Alzheimer’s disease (AD) disrupts memory by overwhelming the brain’s ability to clear toxic proteins and by pushing immune cells, called microglia, into a chronically stressed state. A key—and often overlooked— feature of this devastating disorder is the buildup of lipid droplets: tiny fat stores that accumulate inside brain cells. When overloaded with fat, microglia— the immune cells of the brain— become less effective at “housekeeping” (such as clearing amyloid) and more prone to inflammatory signaling. The protein PLIN2 acts as a coat on these lipid droplets, stabilizing them and making the stored fats harder to recycle.

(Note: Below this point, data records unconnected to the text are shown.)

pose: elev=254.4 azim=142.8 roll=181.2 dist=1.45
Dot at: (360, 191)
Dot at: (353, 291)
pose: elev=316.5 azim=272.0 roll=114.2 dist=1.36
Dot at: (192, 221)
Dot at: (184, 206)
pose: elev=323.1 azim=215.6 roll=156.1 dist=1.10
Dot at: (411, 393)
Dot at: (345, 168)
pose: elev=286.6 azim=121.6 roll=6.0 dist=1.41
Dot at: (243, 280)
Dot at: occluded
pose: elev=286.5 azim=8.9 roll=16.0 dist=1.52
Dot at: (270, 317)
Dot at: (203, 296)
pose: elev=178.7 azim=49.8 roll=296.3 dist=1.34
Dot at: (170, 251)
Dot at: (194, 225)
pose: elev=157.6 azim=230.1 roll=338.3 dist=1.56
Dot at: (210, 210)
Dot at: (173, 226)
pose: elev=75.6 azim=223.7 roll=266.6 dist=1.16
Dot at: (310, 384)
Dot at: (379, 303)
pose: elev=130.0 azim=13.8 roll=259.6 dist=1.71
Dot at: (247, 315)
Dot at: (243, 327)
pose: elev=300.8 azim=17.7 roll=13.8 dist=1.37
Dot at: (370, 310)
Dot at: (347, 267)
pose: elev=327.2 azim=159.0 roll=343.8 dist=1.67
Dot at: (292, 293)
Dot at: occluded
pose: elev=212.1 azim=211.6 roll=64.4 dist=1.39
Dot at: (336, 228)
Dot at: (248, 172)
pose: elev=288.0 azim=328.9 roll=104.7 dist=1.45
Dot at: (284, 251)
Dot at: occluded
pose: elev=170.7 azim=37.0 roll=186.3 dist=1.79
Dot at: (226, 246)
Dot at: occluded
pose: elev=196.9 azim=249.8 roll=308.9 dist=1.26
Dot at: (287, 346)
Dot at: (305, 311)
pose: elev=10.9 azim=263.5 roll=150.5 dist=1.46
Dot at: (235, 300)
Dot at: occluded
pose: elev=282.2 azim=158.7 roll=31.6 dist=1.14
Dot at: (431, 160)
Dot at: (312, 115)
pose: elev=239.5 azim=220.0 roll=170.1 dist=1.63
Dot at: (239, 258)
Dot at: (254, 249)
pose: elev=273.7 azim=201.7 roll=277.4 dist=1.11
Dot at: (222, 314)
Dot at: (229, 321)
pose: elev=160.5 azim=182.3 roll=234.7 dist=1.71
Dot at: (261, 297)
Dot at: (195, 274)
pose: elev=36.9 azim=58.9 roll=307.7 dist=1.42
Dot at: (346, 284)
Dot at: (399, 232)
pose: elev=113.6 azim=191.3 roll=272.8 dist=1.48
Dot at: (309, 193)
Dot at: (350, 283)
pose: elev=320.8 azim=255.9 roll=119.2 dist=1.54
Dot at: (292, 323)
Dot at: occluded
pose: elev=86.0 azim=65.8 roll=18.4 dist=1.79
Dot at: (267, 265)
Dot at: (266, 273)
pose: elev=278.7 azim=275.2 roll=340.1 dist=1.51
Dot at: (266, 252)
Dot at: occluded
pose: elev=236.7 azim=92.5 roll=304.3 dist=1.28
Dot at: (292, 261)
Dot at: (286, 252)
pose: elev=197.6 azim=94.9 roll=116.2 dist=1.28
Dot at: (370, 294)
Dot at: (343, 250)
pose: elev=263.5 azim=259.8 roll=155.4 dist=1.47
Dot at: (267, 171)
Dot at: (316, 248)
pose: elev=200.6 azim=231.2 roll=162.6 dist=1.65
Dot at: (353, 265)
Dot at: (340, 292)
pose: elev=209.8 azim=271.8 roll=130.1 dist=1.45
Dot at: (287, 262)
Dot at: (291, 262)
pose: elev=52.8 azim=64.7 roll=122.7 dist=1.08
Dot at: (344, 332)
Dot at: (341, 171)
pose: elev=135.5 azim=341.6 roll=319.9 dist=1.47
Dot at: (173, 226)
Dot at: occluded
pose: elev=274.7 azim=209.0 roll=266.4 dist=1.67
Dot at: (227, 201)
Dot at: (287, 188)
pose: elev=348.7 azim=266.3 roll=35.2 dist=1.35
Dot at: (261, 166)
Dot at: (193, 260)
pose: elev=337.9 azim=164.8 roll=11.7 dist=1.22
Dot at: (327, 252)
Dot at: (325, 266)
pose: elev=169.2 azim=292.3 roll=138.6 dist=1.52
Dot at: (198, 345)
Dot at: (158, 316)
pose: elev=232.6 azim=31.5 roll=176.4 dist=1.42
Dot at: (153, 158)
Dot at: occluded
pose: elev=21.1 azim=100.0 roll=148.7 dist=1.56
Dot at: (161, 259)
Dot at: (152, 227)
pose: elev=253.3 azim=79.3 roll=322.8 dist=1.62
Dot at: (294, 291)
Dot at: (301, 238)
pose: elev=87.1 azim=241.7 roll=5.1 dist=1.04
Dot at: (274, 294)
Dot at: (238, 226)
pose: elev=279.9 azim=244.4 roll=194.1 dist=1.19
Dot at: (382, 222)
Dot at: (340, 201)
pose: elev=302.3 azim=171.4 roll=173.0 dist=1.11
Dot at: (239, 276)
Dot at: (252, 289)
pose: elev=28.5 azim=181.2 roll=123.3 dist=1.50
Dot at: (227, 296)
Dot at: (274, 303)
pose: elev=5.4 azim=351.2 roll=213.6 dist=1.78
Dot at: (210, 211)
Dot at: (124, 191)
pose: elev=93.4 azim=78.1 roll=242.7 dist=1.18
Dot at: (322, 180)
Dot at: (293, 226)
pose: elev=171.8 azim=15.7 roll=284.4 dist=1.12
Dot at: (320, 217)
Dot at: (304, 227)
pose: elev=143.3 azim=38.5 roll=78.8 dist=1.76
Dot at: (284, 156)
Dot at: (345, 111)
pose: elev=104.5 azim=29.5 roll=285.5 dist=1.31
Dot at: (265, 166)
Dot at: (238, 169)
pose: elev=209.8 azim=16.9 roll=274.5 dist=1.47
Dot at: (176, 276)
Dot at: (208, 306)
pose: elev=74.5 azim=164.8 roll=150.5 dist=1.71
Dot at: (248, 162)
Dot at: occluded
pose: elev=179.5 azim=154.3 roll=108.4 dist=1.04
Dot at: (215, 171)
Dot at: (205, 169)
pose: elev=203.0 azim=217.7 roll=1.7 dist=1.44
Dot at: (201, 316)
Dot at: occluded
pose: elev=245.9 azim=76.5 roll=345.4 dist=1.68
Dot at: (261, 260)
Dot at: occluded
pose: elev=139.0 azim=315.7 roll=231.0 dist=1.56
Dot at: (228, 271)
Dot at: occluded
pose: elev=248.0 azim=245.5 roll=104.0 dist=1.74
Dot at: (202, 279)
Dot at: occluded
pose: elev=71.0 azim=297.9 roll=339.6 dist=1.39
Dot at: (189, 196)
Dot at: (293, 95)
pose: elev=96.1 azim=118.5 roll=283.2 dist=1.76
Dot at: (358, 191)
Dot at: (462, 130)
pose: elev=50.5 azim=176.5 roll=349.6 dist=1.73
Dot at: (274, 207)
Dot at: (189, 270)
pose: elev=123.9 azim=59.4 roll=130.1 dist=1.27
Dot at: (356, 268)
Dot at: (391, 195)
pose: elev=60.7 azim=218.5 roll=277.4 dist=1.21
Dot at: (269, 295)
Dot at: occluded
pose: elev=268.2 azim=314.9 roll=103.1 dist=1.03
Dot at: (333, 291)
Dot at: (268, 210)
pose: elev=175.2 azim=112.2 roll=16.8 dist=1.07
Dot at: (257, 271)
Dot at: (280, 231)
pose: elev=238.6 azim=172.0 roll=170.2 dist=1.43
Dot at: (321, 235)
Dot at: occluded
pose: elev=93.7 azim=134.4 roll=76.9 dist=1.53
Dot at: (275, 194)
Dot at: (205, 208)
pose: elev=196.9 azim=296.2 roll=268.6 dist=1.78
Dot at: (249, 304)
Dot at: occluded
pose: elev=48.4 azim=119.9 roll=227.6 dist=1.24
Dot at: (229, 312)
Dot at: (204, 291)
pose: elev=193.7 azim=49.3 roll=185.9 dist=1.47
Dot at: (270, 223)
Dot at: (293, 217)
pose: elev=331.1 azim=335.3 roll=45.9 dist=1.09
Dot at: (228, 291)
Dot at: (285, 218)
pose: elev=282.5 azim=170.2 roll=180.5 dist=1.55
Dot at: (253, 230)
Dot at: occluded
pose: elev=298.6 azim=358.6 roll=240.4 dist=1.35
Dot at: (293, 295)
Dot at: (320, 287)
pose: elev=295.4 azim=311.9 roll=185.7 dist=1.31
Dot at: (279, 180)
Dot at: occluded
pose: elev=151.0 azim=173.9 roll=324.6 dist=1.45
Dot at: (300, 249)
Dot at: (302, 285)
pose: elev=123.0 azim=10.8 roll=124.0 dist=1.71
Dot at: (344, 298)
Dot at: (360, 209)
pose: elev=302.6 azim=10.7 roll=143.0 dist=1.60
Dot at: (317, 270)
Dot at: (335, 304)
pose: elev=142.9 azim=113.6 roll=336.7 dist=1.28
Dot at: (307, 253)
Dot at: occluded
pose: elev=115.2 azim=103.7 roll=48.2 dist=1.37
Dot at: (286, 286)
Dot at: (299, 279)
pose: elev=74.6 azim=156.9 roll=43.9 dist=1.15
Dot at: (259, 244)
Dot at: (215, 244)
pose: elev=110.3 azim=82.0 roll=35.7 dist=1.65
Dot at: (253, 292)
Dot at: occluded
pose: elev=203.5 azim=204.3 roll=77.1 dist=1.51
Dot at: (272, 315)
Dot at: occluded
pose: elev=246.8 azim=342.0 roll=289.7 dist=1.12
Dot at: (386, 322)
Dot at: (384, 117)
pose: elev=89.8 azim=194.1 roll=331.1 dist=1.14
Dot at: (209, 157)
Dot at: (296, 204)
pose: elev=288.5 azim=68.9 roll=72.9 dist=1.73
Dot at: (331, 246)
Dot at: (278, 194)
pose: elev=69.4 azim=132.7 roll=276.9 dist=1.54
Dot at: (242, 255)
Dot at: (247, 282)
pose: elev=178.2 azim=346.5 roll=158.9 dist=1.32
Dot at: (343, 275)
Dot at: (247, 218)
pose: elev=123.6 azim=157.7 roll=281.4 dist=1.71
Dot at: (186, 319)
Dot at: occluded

Our project tests a simple idea with far-reaching implications: if we dial down PLIN2 specifically in microglia, can we relieve their lipid burden, restore their cleaning capacity, and improve brain health in AD? In this study, we will genetically delete PLIN2 in microglia in an Alzheimer’s mouse model and measure effects on amyloid pathology, harmful cellular responses, and memory performance. In parallel, we will study human microglia made from stem cells— including cells carrying the gene called APOE4, a common genetic variant that strongly increases a person’s risk of developing AD risk. These experiments will help determine whether reducing PLIN2 similarly rescues microglial function in individuals at the highest risk for AD. To understand how PLIN2 control reshapes microglia, we will pair state-of-the-art single-cell and spatial gene mapping with detailed lipid and metabolism measurements.
Together, these experiments will reveal whether targeting PLIN2 can shift microglia from a disease-associated, lipid-laden state toward a resilient, protective one. If successful, this work establishes PLIN2 as a druggable lever for microglial repair and delivers human-relevant biomarkers to guide future therapeutic development.